• Passage provided:
- Opening Delimiter -
The performance of existing memory reclamation schemes has not been thoroughly evaluated. We conduct the first fair and comprehensive comparison of three recent schemes—quiescent-state-based reclamation, epoch-based reclamation, and hazard-pointer-based reclamation—using a flexible microbenchmark. Our results show that there is no globally optimal scheme. When evaluating lockless synchronization, programmers and algorithm designers should thus carefully consider the data structure, the workload, and the execution environment, each of which can dramatically affect the memory reclamation performance.
We discuss the consequences of our results for programmers and algorithm designers. Finally, we describe the use of one scheme, quiescent-state-based reclamation, in the context of an OS kernel—an execution environment which is well suited to this scheme.
- Closing Delimiter -
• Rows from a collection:
- Opening Delimiter -
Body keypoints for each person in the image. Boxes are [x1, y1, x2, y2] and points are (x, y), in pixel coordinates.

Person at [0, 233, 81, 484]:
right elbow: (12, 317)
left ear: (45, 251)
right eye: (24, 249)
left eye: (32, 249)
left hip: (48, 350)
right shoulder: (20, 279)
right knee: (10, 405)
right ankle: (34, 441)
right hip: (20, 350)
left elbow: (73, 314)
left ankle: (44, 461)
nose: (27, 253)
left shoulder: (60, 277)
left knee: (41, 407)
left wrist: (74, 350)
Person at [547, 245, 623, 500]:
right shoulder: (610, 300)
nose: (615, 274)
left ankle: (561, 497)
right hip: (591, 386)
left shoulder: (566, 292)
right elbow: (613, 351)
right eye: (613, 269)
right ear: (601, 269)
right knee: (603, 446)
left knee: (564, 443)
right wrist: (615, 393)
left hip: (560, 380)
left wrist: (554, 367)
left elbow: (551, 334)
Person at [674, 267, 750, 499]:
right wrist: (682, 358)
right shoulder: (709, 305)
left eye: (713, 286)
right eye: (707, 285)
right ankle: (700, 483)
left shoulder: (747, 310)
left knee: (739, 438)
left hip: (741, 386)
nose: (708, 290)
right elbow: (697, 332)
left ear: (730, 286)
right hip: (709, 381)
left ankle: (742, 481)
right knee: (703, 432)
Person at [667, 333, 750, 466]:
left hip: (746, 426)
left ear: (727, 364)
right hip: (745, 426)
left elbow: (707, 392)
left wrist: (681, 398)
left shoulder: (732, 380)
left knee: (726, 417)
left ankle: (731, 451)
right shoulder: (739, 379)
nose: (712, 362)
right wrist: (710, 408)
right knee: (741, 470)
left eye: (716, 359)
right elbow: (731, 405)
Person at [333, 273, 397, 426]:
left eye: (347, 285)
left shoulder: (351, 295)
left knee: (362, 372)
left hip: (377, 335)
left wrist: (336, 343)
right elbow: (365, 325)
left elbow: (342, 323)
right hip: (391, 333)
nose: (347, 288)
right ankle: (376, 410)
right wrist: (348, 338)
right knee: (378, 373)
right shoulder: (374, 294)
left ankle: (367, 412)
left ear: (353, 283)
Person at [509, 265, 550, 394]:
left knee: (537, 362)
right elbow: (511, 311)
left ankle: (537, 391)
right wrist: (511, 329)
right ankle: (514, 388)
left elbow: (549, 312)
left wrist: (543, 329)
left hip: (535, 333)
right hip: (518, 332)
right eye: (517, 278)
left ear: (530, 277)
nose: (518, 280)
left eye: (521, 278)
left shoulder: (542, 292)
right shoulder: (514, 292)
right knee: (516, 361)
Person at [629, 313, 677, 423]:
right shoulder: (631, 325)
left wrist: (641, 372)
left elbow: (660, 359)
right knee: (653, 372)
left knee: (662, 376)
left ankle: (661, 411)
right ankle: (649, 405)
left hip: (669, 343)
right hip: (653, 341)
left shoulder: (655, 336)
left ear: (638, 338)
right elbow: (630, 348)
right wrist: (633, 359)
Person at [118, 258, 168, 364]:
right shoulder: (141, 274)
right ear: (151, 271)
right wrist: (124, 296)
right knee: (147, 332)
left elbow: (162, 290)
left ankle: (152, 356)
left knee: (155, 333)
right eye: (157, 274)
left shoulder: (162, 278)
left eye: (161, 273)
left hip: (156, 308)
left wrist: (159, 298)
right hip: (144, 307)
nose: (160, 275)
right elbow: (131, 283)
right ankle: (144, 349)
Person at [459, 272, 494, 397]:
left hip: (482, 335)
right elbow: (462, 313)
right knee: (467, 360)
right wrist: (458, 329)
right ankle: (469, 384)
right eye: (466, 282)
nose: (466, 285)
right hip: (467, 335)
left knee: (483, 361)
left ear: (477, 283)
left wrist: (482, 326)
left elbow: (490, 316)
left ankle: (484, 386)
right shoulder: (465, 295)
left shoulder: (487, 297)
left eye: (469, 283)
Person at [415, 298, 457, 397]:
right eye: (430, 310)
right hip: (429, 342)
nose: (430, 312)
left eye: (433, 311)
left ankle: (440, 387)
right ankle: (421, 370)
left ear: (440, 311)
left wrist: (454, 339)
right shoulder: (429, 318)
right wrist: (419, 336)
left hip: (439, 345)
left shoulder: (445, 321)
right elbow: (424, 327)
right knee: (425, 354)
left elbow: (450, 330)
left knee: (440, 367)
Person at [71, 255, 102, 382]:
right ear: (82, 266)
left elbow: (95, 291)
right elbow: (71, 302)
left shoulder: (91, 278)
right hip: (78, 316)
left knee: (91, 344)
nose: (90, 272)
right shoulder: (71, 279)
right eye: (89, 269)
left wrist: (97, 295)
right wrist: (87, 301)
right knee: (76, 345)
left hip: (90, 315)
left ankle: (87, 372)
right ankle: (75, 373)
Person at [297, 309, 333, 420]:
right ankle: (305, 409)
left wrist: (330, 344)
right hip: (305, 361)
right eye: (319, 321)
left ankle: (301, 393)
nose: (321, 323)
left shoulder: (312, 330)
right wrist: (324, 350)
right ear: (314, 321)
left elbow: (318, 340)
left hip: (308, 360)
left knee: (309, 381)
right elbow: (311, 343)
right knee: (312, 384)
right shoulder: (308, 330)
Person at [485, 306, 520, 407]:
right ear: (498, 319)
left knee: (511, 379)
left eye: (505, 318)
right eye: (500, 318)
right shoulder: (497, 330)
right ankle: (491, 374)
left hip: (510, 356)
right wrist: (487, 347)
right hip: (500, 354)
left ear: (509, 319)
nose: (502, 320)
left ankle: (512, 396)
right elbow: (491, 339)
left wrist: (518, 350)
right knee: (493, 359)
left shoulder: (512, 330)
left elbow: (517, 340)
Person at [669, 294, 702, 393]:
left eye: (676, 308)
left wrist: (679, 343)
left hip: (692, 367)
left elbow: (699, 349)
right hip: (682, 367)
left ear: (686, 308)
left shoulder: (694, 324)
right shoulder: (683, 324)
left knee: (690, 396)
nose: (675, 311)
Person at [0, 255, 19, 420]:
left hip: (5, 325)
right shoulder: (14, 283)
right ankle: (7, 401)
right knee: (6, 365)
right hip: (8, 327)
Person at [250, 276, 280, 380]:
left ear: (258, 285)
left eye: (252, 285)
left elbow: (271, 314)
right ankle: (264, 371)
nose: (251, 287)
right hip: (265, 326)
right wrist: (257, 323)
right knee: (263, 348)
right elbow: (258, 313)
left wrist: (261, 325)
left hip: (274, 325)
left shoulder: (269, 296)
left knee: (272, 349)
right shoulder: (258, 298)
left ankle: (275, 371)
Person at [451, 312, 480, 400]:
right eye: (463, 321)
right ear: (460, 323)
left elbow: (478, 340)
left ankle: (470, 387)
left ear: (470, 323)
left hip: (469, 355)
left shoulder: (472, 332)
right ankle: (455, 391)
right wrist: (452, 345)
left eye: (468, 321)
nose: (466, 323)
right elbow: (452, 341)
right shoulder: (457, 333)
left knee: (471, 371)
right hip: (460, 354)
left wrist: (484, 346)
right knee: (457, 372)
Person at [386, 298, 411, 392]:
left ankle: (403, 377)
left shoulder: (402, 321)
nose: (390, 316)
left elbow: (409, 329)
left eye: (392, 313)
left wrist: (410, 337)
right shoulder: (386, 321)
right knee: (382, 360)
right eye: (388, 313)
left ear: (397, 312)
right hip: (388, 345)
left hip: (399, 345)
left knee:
- Closing Delimiter -
• What to do:
a) In the memory reclamation abstract, what execution environment is described as well suited to quiescent-state-based reclamation?
b) Reproduce the part of the memory reclamation abstract starting at "The performance of" and ending at "to this scheme.".
The rows above are separate material with no connection to the memory reclamation abstract.

• Responses per task:
a) An OS kernel.

b)
The performance of existing memory reclamation schemes has not been thoroughly evaluated. We conduct the first fair and comprehensive comparison of three recent schemes—quiescent-state-based reclamation, epoch-based reclamation, and hazard-pointer-based reclamation—using a flexible microbenchmark. Our results show that there is no globally optimal scheme. When evaluating lockless synchronization, programmers and algorithm designers should thus carefully consider the data structure, the workload, and the execution environment, each of which can dramatically affect the memory reclamation performance.
We discuss the consequences of our results for programmers and algorithm designers. Finally, we describe the use of one scheme, quiescent-state-based reclamation, in the context of an OS kernel—an execution environment which is well suited to this scheme.